The settlement resolves eighteen qui tam lawsuits alleging healthcare fraud and mistreatment of psychiatric and behavioral health patients.
Bracker & Marcus LLC is pleased to announce a $117 million False Claims Act settlement with Universal Health Services, Incorporated (UHS). The settlement resolves eighteen whistleblower lawsuits filed against the hospital system, including a qui tam claim filed by its client, Heidi Parent-Leonard.
Coming Together to Protect Fragile Citizens
UHS owns and provides services to nearly 200 inpatient psychiatric and behavioral treatment facilities nationwide, including Forest View Psychiatric Hospital in Grand Rapids, Michigan.
When social worker Heidi Parent-Leonard began working as a case manager at Forest View, she was stunned by the inadequacy of the services being provided. “[The primary psychiatrist] would line patients up in the hallway and spend five minutes talking to each, one after another,” said Ms. Parent-Leonard. “Nobody was getting the help they needed.”
These brief meetings, Ms. Parent-Leonard alleged, were billed to Medicare and Medicaid as costly therapy sessions. Ms. Parent-Leonard also alleged that the hospital admitted ineligible and under-medicated patients to lengthen their stays.
After reporting her concerns to the Centers for Medicare & Medicaid Services (CMS), Ms. Parent-Leonard retained Bracker & Marcus LLC to file one of the eighteen qui tam lawsuits that would ultimately be brought against UHS. The $117 million settlement resolves allegations that UHS billed for medically unnecessary inpatient behavioral health services and failed to provide adequate and appropriate services at facilities throughout the country.
“I’m both proud and grateful that the situation has been resolved in a way that acknowledges patients’ dignity and rights as the primary focus of ethical treatment and practice,” said Heidi Parent-Leonard. “My hope is that the hospital and its parent company will learn from these lawsuits and foster a culture of quality, respect, and honest dealings with their patients.”
“The Department of Justice is committed to protecting patients and taxpayers by ensuring that the treatment provided to federal healthcare beneficiaries is reasonable, necessary, and free from illegal inducements,” said Acting Assistant Attorney General Ethan P. Davis for the Department of Justice’s (DOJ) Civil Division. “The Department will continue to be especially vigilant when vulnerable patient populations are involved, like those served by behavioral healthcare providers.”

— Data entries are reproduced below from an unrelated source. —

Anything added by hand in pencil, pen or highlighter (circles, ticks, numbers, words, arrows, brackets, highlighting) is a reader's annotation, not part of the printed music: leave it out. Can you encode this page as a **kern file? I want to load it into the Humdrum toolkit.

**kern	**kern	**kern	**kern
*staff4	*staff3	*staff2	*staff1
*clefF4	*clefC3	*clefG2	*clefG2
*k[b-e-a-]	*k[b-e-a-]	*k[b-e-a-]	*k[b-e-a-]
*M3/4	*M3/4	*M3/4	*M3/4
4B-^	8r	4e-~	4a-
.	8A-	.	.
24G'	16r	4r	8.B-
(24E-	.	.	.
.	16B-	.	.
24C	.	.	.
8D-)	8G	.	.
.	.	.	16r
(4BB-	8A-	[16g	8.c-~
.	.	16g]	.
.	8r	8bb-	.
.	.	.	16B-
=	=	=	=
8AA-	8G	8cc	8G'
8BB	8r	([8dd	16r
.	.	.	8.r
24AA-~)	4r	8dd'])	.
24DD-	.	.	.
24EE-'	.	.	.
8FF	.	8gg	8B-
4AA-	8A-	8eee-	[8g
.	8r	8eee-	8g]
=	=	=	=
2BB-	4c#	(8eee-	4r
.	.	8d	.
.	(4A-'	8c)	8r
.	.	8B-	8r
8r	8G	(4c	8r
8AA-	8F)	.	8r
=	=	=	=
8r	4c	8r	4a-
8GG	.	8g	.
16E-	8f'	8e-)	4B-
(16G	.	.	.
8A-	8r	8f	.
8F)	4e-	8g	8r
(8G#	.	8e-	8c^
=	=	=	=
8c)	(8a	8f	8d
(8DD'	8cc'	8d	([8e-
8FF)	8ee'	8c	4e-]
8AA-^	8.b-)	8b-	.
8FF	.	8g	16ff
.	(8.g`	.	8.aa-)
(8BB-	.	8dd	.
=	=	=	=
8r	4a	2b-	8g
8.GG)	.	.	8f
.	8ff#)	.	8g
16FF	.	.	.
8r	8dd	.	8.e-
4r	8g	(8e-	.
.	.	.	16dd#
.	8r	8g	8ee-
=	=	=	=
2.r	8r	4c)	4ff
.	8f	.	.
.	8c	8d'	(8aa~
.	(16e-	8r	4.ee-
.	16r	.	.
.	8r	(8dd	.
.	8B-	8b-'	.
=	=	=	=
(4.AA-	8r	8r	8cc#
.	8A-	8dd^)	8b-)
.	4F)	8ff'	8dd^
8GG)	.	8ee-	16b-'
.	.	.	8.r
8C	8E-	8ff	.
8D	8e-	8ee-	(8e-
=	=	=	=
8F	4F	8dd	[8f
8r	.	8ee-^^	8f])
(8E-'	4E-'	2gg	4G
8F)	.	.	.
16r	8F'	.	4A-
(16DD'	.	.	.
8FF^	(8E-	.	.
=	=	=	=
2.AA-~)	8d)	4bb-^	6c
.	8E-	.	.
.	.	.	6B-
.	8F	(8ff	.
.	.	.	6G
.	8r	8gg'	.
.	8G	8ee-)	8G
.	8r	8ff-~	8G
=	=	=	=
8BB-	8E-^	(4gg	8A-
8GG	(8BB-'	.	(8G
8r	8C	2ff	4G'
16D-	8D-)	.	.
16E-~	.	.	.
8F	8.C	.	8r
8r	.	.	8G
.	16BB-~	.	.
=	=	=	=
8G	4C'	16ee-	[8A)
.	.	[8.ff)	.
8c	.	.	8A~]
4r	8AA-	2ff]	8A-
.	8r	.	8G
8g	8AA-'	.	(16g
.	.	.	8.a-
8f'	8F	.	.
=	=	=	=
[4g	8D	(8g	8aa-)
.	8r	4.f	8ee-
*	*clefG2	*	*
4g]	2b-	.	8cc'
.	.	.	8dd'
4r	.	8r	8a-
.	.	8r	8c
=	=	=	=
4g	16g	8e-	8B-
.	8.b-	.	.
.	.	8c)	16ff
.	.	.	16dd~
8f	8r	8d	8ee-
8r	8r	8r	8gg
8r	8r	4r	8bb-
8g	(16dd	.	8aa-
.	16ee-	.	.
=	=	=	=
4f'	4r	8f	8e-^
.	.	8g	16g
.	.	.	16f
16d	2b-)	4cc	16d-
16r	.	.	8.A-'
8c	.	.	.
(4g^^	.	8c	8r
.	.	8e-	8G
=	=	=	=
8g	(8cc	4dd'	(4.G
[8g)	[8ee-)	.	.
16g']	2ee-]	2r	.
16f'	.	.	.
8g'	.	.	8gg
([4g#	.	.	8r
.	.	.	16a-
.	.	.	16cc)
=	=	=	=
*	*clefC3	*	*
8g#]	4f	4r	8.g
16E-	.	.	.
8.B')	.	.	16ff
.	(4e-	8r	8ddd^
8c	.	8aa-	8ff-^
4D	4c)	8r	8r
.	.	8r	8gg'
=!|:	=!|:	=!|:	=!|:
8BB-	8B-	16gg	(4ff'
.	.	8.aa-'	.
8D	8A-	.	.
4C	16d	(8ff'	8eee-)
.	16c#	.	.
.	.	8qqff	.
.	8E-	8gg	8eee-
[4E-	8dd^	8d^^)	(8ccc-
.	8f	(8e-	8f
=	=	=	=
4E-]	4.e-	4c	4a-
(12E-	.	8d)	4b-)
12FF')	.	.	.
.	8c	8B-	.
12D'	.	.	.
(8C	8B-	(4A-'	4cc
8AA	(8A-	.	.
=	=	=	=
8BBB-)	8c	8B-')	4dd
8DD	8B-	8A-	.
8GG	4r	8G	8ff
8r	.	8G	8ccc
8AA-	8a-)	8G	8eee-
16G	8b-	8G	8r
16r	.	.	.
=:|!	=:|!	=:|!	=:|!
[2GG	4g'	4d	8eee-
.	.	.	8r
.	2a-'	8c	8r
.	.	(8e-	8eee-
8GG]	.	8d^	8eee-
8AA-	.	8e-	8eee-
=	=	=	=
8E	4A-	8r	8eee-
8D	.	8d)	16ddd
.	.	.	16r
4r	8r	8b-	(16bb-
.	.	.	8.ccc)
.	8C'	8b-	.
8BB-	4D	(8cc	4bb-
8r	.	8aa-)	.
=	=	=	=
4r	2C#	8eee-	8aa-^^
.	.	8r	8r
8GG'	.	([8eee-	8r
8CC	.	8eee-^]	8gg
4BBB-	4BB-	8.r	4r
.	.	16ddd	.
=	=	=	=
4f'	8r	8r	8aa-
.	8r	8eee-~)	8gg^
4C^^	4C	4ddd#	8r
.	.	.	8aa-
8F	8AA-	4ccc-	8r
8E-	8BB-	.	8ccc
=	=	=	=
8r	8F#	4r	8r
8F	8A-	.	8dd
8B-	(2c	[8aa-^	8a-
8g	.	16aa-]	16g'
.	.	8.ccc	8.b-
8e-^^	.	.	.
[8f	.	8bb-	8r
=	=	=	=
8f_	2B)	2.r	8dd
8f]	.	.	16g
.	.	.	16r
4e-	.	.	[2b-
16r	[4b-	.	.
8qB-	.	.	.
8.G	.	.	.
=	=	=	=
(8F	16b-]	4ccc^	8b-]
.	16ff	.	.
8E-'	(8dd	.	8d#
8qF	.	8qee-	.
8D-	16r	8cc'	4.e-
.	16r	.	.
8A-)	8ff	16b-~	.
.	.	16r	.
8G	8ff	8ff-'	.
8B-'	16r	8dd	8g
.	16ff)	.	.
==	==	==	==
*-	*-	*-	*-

The More the Merrier: Multiple Whistleblowers Broaden the Scope of the Case
Had Ms. Parent-Leonard’s been the only case filed, the government’s investigation likely would have been limited to a single hospital in Michigan. But by the time she filed her lawsuit in late 2018, fifteen other qui tam relators in other parts of the country had filed False Claims Act cases with similar allegations.
This settlement demonstrates the combined might that private citizens have as whistleblowers. Had just one or two employees reported their concerns, this misconduct would likely have continued at the other facilities. Because eighteen whistleblowers came forward, the DOJ secured a comprehensive settlement that will improve psychiatric care for thousands of patients nationwide.
Under the False Claims Act, only the first-filed relator is entitled to a share of the government’s recovery. As the sixteenth-filed relator, Ms. Parent-Leonard would have to show that she had brought claims that none of the fifteen relators before her had identified in their complaints.
We argued that in this unusual case, the whole was greater than the sum of its parts. Each of the other relators had knowledge about just one or two facilities that they had worked at. Therefore, no relator had adequately pled a nationwide scheme so as to be entitled to the entire relator’s share.
After months of hard-fought negotiations, we were able to secure a share for Ms. Parent-Leonard equal to the fourth-filed relator, who had filed her case more than five years earlier.
We are grateful to Ms. Parent-Leonard for choosing our firm and having the courage to file this case. We congratulate the teams of attorneys and investigators at the DOJ and U.S. Attorney’s Office that investigated UHS and its various facilities.
Special thanks to Assistant U.S. Attorney Adam Townshend of the Western District of Michigan, who met with us the very day the government reopened after an extended shutdown, in the middle of a bomb cyclone.
The case is captioned United States ex rel. Parent-Leonard v. Forest View Psychiatric Hospital, et al., 1:18-cv-1426 (W.D. Mich.).